ASSIGNMENT: Copy exactly, and only, the lines from the one containing "left elbow: (873, 1109)" through the last line of the records below.

DATA FOR THIS TASK:
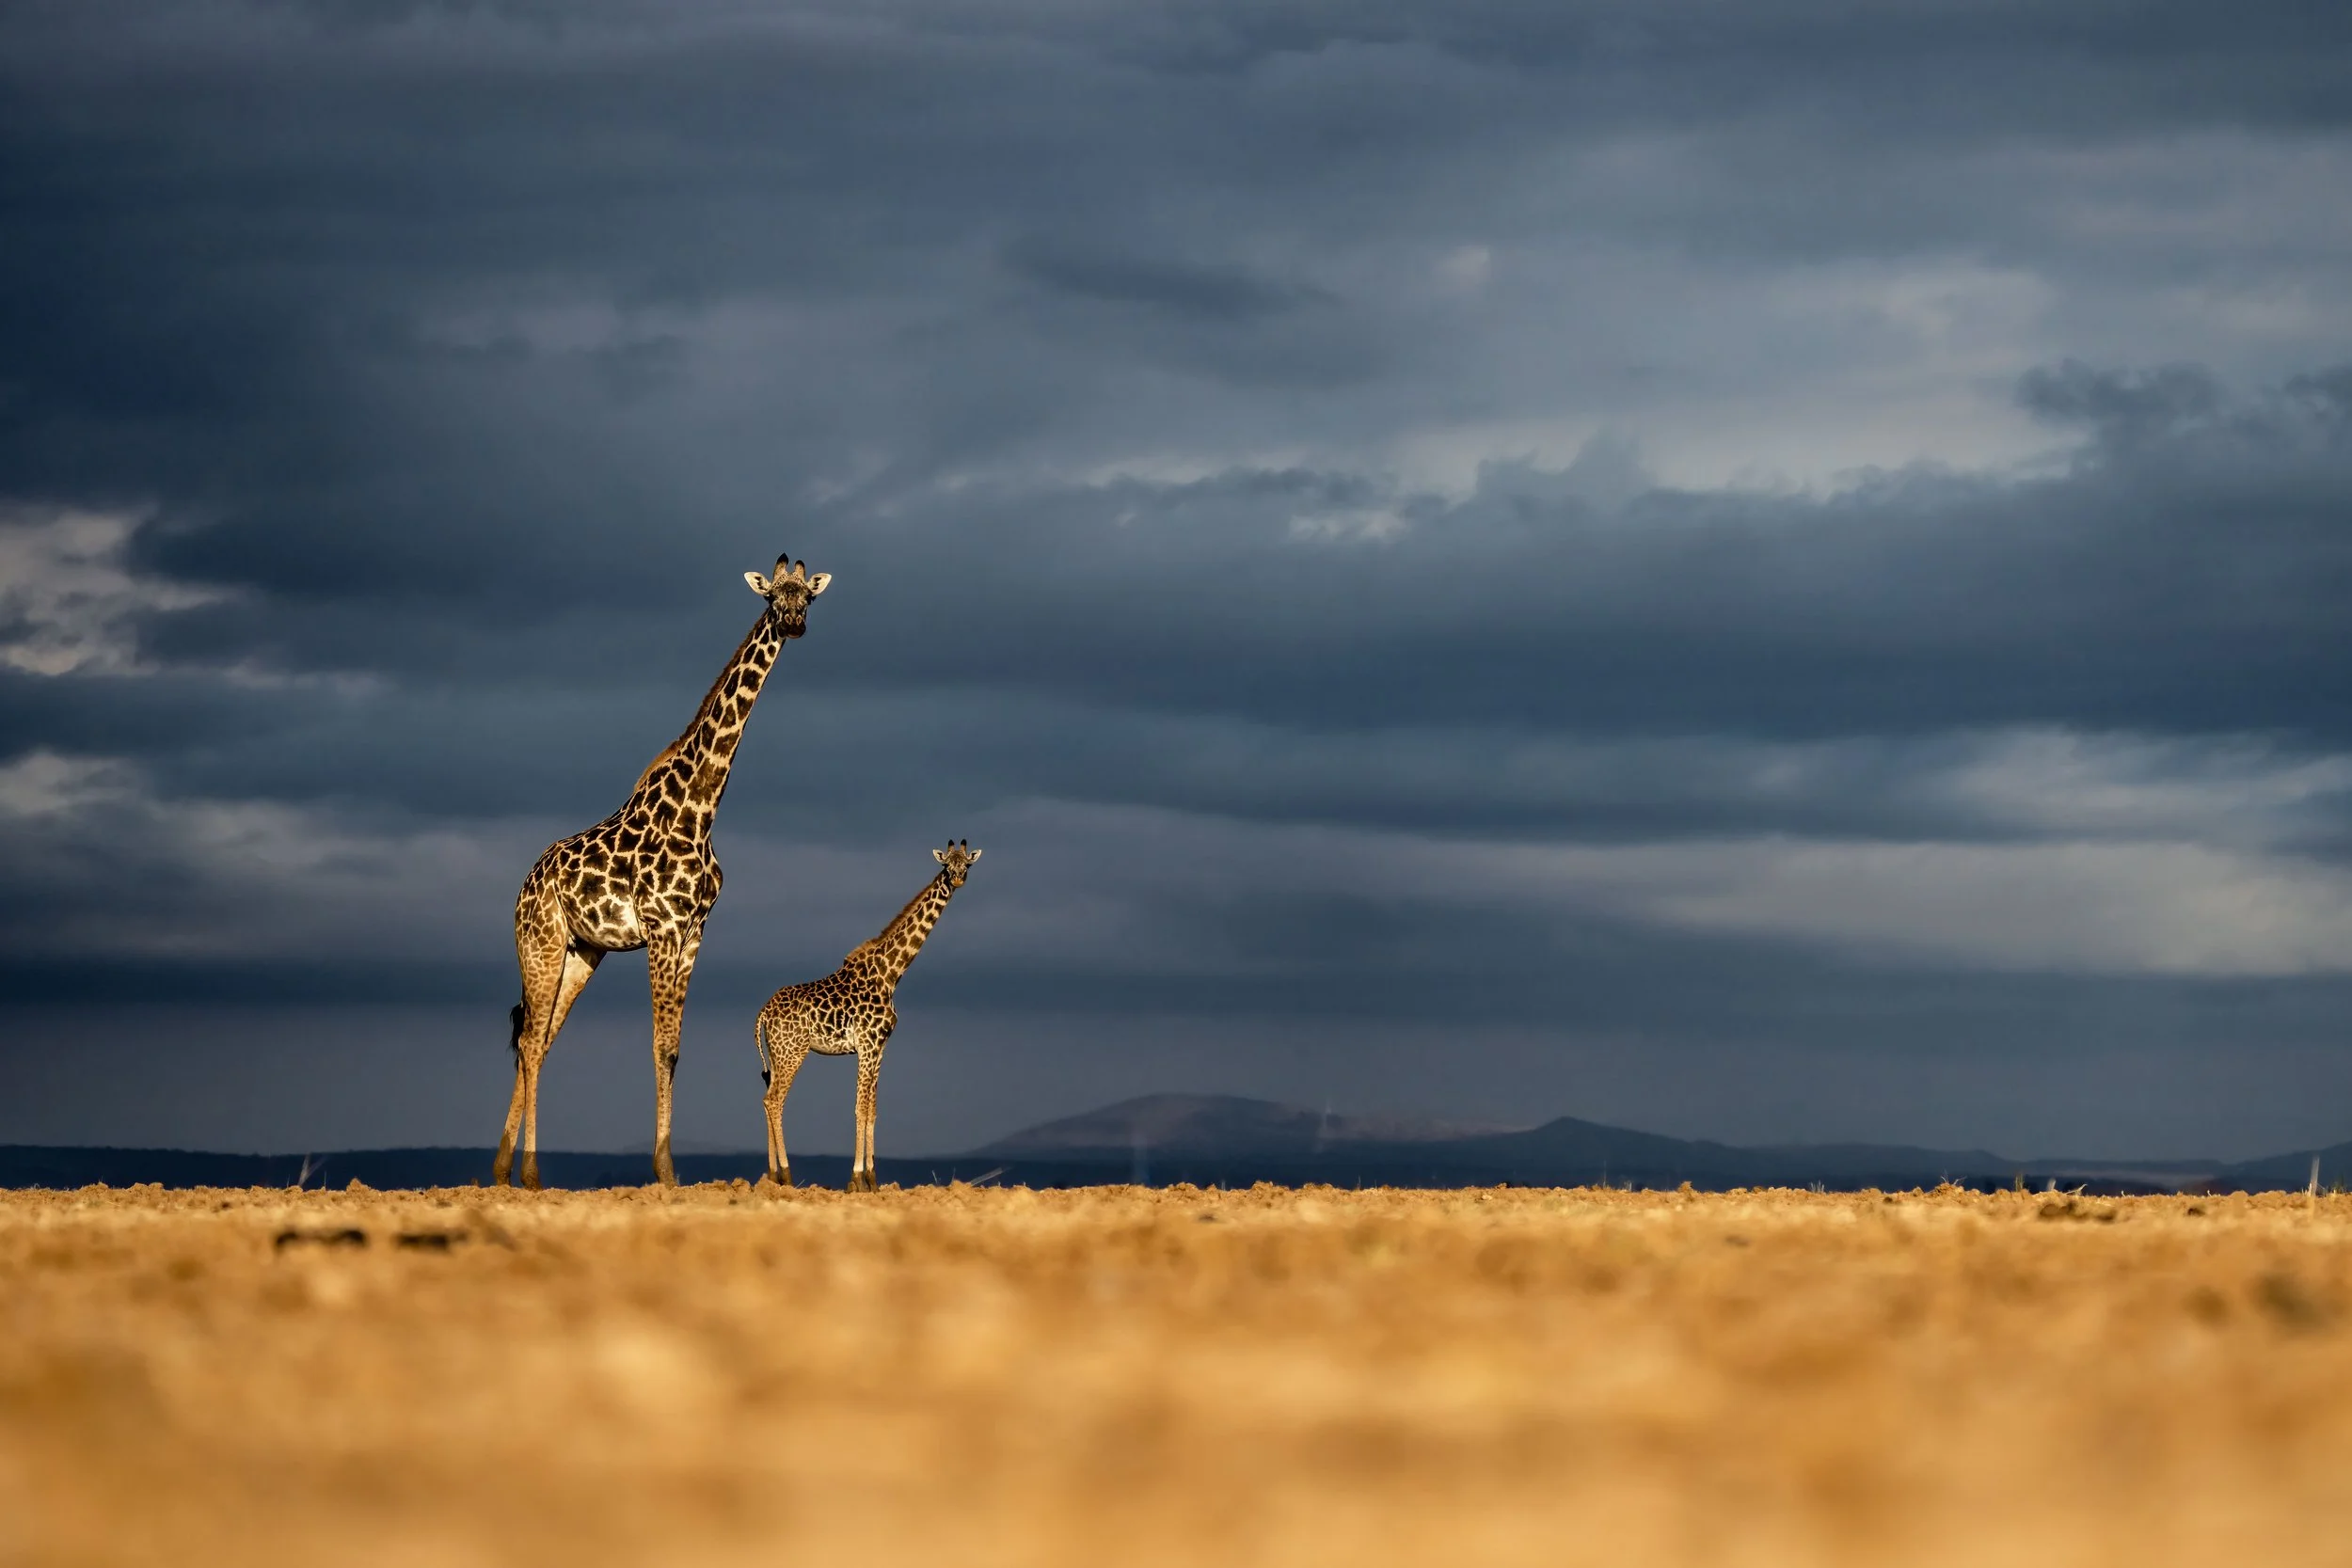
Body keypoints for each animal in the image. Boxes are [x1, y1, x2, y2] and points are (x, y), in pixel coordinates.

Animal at [494, 554, 831, 1190]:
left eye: (808, 598)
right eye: (773, 596)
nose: (795, 625)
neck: (700, 807)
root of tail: (524, 886)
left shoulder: (694, 931)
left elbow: (674, 1047)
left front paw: (668, 1168)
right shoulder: (660, 929)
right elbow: (659, 1045)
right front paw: (665, 1170)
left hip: (582, 952)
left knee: (539, 1039)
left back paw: (503, 1168)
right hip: (540, 942)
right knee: (528, 1038)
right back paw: (526, 1171)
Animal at [754, 840, 982, 1192]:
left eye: (966, 865)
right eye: (947, 865)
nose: (957, 879)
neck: (890, 974)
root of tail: (764, 1012)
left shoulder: (880, 1048)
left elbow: (873, 1109)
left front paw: (873, 1181)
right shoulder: (867, 1045)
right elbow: (860, 1108)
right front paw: (857, 1180)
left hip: (777, 1054)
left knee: (767, 1098)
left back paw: (772, 1176)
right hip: (793, 1052)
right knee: (774, 1101)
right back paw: (787, 1176)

ANSWER SPACE:
left elbow: (873, 1109)
left front paw: (873, 1181)
right shoulder: (867, 1045)
right elbow: (860, 1108)
right front paw: (857, 1180)
left hip: (777, 1054)
left knee: (767, 1098)
left back paw: (772, 1176)
right hip: (793, 1052)
right knee: (774, 1101)
right back paw: (787, 1176)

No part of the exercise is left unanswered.